Chemical Tools for Targeted Amplification of Reactive Oxygen Species in Neutrophils

Abstract

A number of chemical compounds are known, which amplify the availability of reactive oxygen species (ROS) in neutrophils both in vitro and in vivo. They can be roughly classified into NADPH oxidase 2 (NOX2)-dependent and NOX2-independent reagents. NOX2 activation is triggered by protein kinase C agonists (e.g., phorbol esters, transition metal ions), redox mediators (e.g., paraquat) or formyl peptide receptor (FPR) agonists (e.g., aromatic hydrazine derivatives). NOX2-independent mechanisms are realized by reagents affecting glutathione homeostasis (e.g., l-buthionine sulfoximine), modulators of the mitochondrial respiratory chain (e.g., ionophores, inositol mimics, and agonists of peroxisome proliferator-activated receptor γ) and chemical ROS amplifiers [e.g., aminoferrocene-based prodrugs (ABPs)]. Since a number of inflammatory and autoimmune diseases, as well as cancer and bacterial infections, are triggered or enhanced by aberrant ROS production in neutrophils, it is tempting to use ROS amplifiers as drugs for the treatment of these diseases. However, since the known reagents are not cell specific, their application for treatment likely causes systemic enhancement of oxidative stress, leading to severe side effects. Cell-targeted ROS enhancement can be achieved either by using conjugates of ROS amplifiers with ligands binding to receptors expressed on neutrophils (e.g., the GPI-anchored myeloid differentiation marker Ly6G or FPR) or by designing reagents activated by neutrophil function [e.g., phagocytic activity or enzymatic activity of neutrophil elastase (NE)]. Since binding of an artificial ligand to a receptor may trigger or inhibit priming of neutrophils the latter approach has a smaller potential for severe side effects and is probably better suitable for therapy. Here, we review current approaches for the use of ROS amplifiers and discuss their applicability for treatment. As an example, we suggest a possible design of neutrophil-specific ROS amplifiers, which are based on NE-activated ABPs.

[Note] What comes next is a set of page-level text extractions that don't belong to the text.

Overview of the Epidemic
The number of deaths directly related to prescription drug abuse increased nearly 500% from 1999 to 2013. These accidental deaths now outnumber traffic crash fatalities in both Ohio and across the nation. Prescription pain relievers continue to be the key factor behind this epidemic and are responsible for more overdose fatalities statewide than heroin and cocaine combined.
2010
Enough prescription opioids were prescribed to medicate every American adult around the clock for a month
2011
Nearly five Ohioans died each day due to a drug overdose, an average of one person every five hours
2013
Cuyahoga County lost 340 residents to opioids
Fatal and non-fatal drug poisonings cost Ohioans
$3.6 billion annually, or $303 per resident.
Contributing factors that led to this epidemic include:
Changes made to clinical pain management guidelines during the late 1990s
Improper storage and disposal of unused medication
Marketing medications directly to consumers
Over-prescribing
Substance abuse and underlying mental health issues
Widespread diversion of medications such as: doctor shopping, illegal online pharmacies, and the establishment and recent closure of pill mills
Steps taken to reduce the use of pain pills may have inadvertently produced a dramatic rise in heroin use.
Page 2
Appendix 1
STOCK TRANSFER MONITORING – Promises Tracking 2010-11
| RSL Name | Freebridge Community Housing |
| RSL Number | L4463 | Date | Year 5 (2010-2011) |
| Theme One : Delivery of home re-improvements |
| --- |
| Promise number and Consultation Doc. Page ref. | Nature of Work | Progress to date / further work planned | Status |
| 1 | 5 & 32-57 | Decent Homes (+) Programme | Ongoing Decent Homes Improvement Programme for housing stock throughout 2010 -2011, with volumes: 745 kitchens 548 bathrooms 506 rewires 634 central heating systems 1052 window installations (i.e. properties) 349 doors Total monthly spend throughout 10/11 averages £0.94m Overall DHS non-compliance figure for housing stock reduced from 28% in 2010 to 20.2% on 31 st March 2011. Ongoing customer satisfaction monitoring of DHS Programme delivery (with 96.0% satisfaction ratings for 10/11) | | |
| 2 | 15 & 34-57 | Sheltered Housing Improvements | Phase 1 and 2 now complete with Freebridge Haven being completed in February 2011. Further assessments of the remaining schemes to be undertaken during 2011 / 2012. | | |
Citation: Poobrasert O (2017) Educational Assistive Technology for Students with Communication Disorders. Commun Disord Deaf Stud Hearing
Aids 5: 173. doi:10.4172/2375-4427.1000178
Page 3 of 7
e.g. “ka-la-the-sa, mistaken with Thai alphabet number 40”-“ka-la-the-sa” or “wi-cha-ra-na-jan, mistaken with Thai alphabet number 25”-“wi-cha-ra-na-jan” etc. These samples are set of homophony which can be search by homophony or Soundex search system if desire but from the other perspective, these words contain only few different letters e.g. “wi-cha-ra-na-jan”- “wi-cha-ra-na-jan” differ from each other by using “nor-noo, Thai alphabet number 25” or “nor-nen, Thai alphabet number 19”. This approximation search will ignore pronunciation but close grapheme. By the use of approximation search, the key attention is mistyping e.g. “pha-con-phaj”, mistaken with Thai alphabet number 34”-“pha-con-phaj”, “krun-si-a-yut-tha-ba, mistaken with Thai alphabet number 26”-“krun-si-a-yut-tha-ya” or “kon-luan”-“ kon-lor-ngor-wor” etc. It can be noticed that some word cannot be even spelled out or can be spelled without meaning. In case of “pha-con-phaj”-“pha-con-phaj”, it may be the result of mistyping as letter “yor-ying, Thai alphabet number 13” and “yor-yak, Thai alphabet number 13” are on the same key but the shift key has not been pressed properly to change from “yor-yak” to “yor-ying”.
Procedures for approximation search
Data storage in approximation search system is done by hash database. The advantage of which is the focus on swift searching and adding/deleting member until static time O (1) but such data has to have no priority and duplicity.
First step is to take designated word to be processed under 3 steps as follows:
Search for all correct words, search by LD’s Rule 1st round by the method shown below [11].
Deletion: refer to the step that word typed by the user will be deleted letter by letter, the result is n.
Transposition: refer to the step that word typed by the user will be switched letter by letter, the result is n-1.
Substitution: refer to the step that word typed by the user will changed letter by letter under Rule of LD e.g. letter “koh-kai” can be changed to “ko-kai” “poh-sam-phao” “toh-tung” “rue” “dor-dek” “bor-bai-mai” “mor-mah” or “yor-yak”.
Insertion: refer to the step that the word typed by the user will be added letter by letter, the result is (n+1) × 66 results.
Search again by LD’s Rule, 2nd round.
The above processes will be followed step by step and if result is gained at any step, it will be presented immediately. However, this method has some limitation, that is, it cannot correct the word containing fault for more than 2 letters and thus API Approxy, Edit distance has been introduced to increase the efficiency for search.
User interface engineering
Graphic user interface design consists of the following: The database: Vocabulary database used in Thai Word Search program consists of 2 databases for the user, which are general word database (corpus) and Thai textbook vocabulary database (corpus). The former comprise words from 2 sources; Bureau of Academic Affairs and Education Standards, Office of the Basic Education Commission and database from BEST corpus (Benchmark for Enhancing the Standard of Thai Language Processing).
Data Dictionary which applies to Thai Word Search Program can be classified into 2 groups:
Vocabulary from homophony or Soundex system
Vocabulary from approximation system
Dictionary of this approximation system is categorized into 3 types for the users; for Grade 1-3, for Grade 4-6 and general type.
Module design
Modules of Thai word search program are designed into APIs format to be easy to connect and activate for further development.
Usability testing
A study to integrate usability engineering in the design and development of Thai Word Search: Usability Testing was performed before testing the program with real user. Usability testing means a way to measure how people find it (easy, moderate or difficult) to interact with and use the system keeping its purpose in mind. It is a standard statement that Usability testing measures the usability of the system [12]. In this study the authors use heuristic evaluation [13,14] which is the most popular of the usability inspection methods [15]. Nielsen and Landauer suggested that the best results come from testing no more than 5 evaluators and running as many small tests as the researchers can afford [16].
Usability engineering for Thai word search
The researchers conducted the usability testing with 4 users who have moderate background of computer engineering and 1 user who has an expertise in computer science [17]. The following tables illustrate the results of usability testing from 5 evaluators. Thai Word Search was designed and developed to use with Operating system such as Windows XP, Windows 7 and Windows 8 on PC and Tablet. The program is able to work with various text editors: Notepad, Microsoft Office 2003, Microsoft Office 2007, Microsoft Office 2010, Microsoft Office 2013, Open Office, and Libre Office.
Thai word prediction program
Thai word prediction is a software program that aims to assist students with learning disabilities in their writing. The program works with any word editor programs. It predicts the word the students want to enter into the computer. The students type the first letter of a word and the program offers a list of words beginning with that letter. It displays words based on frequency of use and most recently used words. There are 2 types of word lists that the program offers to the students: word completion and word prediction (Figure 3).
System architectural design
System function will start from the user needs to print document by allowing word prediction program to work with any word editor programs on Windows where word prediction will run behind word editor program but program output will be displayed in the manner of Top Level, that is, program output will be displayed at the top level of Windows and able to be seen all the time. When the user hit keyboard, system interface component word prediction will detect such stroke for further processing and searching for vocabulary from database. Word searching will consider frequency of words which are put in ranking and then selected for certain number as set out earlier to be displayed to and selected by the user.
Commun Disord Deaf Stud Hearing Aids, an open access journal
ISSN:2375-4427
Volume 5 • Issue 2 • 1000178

Keywords: NADPH oxidase 2; aminoferrocenes; autoimmune disease; chronic granulomatous disease; inflammation; neutrophils; reactive oxygen species; therapy.

Figure 1

Influence of reactive oxygen species (ROS) on immune cell function. (A) The mechanism of deactivation of T-cells by ROS and reactive nitrogen species produced by neutrophils and monocytes/macrophages. This process is facilitated by the proximity of macrophages and T-cells at the sites of infection due to binding of the T-cells to antigens presented on the macrophage surface. (B) Oxidative burst in normal primed neutrophils leading to ROS production and neutrophil extracellular trap (NET) formation. (C) Aberrant response of NADPH oxidase 2-deficient neutrophils (e.g., in chronic granulomatous disease) leading to low ROS and insufficient NET formation. This deficiency can be fixed by applying ROS amplifiers.

Figure 2

Generation and transformation of reactive oxygen species in live cells. Reactive species are red colored.

Figure 3

Representative reactive oxygen species (ROS) modulators in neutrophils. (A–C): NADPH oxidase 2(NOX2)-dependent modulators. Quin-C1 is an formyl peptide receptor agonist, but does not induce ROS in cells. (D) NOX2-independent modulators. Structurally related fragments in DAC and phorbol myristate acetate are indicated with red color.

Figure 4

A general structure of aminoferrocene-based prodrugs (ABPs) and the mechanisms of their activation after cleavage of the triggering moiety (TM). The NE-sepcific TM is based on the peptide reported in Ref. (92).